Cette malédiction médiévale qu’on trouvait gravée dans la pierre à Blois

Il existe des vestiges du passé qui dorment dans l’ombre des archives. C’est le cas de deux inscriptions latines médiévales liées à Blois, datées des XIe et XIIe siècles, et analysées par l’érudit controis Éloi Johanneau en 1841. Gravées autrefois sur les portes de la ville, ces chartes lapidaires témoignent des privilèges accordés aux habitants par les comtes de Blois. Mais ce qui frappe dans ces textes, c’est la promesse d’une terrible malédiction, destinée à punir quiconque oserait transgresser ces décisions.
Une charte de Thibaut V aux accents de justice sociale
Une inscription est celle du comte Thibaut V, mort avant 1191. Dans cette charte, il concède aux habitants de Blois plusieurs exemptions fiscales et juridiques : la suppression de taxes sur les chevaux et les armes, l’allégement des charges sur les vignes, prairies et vergers, l’encadrement des amendes en cas de délit, l’abolition d’une monnaie dévaluée, et la suppression d’un impôt spécifique, le « cornagium ». En somme, une réforme qui allège le fardeau des habitants, dans un contexte où les seigneurs possédaient un pouvoir quasi absolu sur leurs terres.
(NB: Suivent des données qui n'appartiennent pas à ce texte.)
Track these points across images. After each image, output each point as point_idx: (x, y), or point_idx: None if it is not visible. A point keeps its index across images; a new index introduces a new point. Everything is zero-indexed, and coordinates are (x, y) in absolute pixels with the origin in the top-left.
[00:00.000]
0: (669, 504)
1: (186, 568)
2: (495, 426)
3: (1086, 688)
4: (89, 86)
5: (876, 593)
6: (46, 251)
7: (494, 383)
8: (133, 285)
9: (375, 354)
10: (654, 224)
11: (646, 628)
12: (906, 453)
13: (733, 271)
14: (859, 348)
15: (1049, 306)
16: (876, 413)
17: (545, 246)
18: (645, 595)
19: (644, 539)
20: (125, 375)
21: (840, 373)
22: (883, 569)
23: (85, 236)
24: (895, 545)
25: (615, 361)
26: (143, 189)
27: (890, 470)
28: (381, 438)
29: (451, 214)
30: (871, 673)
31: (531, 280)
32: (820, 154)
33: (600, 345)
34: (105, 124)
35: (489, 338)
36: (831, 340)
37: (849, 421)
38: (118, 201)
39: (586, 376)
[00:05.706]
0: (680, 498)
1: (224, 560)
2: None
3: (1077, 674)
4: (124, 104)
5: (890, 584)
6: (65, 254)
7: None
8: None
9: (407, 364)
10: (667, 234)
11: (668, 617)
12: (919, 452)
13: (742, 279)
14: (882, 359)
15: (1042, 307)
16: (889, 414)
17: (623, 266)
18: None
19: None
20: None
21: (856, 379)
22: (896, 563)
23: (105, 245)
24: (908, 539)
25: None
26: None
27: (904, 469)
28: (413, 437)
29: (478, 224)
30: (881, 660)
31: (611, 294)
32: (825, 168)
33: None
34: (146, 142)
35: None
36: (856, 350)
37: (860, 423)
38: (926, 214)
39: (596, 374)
Mais cette charte prend une tournure mystique et menaçante en se terminant par une malédiction destinée à ceux qui violeraient ces dispositions. En voici la traduction : « Nous supplions donc la puissance divine afin que quiconque oserait violer ou affaiblir en quelque manière que ce soit cette charte sacrée et ce qui a été décrété, soit frappé d’une malédiction éternelle et de l’implacable colère vengeresse de Dieu. »
Cette menace n’est pas anodine : au Moyen Âge, la peur des représailles divines était un levier puissant pour assurer le respect des lois. En inscrivant cette condamnation dans la pierre, Thibaut V tentait de sanctuariser ses décisions, plaçant tout contrevenant sous la menace d’un châtiment éternel.
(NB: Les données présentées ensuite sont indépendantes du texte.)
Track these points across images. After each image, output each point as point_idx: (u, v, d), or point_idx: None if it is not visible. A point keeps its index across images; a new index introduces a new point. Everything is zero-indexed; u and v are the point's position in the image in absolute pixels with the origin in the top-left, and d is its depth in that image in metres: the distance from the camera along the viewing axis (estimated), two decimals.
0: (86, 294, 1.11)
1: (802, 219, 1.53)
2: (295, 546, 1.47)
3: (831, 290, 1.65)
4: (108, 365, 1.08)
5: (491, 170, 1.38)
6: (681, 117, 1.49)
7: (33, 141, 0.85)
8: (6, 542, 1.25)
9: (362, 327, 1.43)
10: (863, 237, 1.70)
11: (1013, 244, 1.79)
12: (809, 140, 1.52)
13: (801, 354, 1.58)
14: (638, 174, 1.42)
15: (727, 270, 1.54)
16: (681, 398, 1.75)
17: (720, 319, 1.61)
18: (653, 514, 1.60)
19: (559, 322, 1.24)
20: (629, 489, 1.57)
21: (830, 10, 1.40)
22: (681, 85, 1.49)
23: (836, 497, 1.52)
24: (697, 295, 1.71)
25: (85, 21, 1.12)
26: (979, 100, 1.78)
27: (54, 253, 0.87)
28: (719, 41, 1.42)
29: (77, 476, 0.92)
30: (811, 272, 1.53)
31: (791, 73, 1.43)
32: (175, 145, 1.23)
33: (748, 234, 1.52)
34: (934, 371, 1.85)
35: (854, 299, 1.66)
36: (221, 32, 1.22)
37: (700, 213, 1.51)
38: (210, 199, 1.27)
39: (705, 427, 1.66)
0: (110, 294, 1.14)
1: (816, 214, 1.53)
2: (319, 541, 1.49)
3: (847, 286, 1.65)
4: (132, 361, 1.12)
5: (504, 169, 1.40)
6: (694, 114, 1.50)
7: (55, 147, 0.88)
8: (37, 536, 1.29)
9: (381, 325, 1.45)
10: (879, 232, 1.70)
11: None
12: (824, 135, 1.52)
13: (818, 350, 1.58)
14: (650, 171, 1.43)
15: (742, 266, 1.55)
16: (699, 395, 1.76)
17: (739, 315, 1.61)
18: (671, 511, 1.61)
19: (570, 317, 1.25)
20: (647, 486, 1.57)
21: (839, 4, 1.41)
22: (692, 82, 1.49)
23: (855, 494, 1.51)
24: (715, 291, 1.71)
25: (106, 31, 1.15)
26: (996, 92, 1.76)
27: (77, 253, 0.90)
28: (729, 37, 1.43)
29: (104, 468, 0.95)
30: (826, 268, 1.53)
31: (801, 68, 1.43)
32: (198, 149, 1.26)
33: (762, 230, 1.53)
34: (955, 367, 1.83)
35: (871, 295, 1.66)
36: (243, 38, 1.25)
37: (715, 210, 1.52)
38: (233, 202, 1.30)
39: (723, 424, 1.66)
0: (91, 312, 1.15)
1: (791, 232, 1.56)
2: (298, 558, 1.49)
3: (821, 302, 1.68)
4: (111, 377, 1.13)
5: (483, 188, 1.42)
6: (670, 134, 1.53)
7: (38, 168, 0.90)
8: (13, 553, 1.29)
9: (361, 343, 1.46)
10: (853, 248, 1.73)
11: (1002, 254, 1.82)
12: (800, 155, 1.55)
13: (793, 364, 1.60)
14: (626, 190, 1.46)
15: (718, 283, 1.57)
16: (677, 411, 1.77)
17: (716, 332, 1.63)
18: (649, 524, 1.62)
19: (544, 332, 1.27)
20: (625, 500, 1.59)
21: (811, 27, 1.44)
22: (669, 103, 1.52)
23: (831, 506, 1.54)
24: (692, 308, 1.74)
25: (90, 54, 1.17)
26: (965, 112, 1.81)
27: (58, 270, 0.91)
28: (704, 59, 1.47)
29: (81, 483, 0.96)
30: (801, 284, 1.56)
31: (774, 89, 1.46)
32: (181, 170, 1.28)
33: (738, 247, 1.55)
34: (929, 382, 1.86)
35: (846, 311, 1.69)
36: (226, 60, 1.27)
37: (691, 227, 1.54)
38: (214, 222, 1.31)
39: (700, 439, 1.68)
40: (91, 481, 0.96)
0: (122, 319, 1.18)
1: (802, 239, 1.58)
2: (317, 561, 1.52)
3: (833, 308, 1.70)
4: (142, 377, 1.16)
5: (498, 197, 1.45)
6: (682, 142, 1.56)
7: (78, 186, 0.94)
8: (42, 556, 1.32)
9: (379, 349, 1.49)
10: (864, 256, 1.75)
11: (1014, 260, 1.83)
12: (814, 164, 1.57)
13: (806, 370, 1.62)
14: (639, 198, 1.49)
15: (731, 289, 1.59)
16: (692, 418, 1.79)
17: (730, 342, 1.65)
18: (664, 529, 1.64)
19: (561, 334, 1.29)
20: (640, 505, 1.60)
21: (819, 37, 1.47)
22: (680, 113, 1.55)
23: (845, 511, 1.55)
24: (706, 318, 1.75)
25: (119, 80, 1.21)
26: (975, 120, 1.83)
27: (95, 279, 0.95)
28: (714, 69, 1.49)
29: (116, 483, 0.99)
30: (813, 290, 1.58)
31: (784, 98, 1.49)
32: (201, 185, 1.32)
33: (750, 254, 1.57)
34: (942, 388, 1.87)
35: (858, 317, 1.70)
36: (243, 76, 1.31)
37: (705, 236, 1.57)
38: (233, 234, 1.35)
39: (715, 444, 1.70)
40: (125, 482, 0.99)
Les traces du passé sont fragiles
Hormis la menace de malédiction, l’interprétation de cette inscription ne fait pas l’unanimité. En 1841, Éloi Johanneau propose une transcription qui suscite la controverse. Notamment, le terme « senescalis » (sénéchal) qu’il utilise est remis en question par d’autres érudits, qui penchent plutôt pour « senescallus ». Un détail en apparence insignifiant, mais qui illustre la difficulté de déchiffrer des textes médiévaux, où l’orthographe et les abréviations varient d’un document à l’autre. De même, une correction est proposée sur une phrase mal transcrite qui changerait légèrement le sens du texte. Un exemple qui rappelle à quel point les traces du passé sont fragiles et sujettes à interprétation, même quand elles sont gravées dans la pierre.
Aujourd’hui, ces inscriptions ont disparu du paysage blésois, mais leur souvenir persiste dans les archives, et leur étude permet de mieux comprendre le mode de gouvernance des comtes de Blois et la manière dont ils cherchaient à réguler la fiscalité locale.